Exercise and don’t eat, that’s what you do. If you’re gettin’ fat, you’re eatin’ too much, that’s all. Life’s very simple, you just have to follow the rules, and that’s the hard part.

Did you ever think about pursuing a movie career?

It’s too much work; you sit around and read all the time. I have friends who are actors and they go to parties, but they have to go in the bathroom to read scripts. I know how much work goes into being an actor; you never see the outside world because you’re always in the walls (of soundstages). That’s why those guys change wives so much, because they’re not outside in the freedom of the air.

Being an entertainer is so perfect because you go and do your show, then you rehearse with the band a little bit, you write some songs, you can ride in your car like Bruce Springsteen rides across the country in his little pickup by himself. People ask me, “Chubby, when will you retire?” And I say, “I’ve been retired all my life.”

I just played in California with the Beach Boys (on June 18 at the Thunder Valley Casino in Lincoln) and now I’m retired for a few days, then I play at the Turning Stone, then I go to Texas (for a San Antonio concert on Saturday, June 25), then I have more days of retirement. It’s the best! (Starts singing the Irving Berlin number, “There’s No Business Like Show Business.”)

Plus we’ve just finished a book on my life; the authors have been working on it for five years, and it’s about 800 pages. There is a group of people who want to make a play out of a portion of the book because of the importance of dance. Because Chubby’s the dance man.

And I have the first No. 1 song of all time. But (radio stations) aren’t playing it. I’m coming to Syracuse and I listen to the stations and I don’t hear Chubby Checker — but I do hear The Beatles‘ “Twist and Shout,” and that’s very upsetting to me. It’s been going on for 40 years. If you get your music played, like the Beach Boys, you’re going to draw big crowds. And if you don’t get your music played, the audiences get smaller and smaller. And that’s painful for me.

My 2013 song “Changes” has been bouncing on and off the charts for 2 ½ years, but I can imagine we would have stayed on the charts if the song got played by the disc jockeys. It’s me being who I am and I’m not getting played. You know, Prince’s music isn’t getting played, Lionel Richie’s music isn’t getting played. It’s definitely a race thing and I’m going to bring it up, because it keeps me from filling the houses, even though I have the No. 1 song on the planet.

But I’m still living my dream. I wanted to be an entertainer and that’s what I am. And I’m sitting at my nice house in Chester County, Pa., where I’ve been since 1965, and my chair is overlooking my pool and my trees and my 14 acres, so I’m doing something right. I complain a lot but I got a lot, and I’m going to keep working and fighting and hoping and praying.

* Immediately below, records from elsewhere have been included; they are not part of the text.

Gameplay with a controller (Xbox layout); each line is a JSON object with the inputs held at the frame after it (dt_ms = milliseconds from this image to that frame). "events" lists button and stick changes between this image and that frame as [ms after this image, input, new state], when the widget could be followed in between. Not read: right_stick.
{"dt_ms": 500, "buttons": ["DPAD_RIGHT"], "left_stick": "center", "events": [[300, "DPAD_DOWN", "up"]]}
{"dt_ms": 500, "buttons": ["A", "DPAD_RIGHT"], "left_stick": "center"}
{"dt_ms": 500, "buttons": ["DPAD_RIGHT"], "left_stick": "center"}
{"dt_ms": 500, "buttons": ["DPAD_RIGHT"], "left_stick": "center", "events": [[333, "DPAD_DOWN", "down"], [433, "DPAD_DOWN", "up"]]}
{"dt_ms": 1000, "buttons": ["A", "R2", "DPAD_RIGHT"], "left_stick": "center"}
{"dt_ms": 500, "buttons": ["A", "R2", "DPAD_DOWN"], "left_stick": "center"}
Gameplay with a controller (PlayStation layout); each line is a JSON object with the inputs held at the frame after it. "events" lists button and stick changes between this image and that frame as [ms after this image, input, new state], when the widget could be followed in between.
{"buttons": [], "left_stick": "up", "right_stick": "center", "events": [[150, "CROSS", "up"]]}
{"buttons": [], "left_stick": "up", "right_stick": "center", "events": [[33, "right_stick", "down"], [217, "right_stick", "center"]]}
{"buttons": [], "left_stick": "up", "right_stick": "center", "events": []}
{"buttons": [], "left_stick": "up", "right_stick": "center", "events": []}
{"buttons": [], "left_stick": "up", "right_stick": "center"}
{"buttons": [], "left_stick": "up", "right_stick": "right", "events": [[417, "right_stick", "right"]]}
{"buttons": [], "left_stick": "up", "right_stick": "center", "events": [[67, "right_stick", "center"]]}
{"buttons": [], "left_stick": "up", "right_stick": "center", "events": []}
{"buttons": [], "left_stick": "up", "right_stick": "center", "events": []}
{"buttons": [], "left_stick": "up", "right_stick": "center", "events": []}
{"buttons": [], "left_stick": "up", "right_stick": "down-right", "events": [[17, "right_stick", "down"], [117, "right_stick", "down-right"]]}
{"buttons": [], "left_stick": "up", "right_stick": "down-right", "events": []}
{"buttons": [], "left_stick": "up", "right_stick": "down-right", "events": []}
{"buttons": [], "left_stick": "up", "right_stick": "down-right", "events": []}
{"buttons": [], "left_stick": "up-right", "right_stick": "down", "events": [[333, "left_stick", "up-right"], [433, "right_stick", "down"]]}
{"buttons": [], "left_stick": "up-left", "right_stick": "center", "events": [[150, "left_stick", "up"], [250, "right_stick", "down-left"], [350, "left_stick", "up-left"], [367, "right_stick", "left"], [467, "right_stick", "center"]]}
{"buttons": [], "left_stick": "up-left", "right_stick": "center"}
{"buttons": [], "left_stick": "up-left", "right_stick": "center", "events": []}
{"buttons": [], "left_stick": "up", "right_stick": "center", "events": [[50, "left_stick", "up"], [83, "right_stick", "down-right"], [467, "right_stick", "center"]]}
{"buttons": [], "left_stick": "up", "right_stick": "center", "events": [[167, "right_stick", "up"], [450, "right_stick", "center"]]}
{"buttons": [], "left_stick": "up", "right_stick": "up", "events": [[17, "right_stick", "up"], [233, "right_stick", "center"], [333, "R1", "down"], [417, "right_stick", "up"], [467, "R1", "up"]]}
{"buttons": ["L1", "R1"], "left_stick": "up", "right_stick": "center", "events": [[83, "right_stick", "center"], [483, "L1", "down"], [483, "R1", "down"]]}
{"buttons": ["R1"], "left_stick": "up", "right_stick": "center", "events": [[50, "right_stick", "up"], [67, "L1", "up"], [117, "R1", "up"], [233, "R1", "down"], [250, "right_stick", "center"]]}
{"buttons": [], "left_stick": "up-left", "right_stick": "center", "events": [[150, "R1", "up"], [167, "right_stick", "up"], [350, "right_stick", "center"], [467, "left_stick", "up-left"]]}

Concerning the Syracuse connection, what was it like working with SU graduate Dick Clark?

(Laughs) He was very establishment, that’s all I can say. (Rock promoter) Alan Freed was not establishment; he went out and did his thing, he didn’t care. But Dick’s wife put Checker after (my nickname) Chubby, and Dick got the record company to give me “The Twist” to sing, and I was the right man for the job. Dick was already a big star hosting American Bandstand, but after two minutes and 42 seconds of Chubby Checker and “The Twist” he became a superstar because it happened on his show. But he was a wonderful guy and I enjoyed him.

Who is the better twister: men or women?

The world goes around because of women, whether they’re young or old. There’s not one ugly woman in this world, they’re all so beautiful, and so important and so necessary. Women always do things better than men, and without them, men aren’t too hot.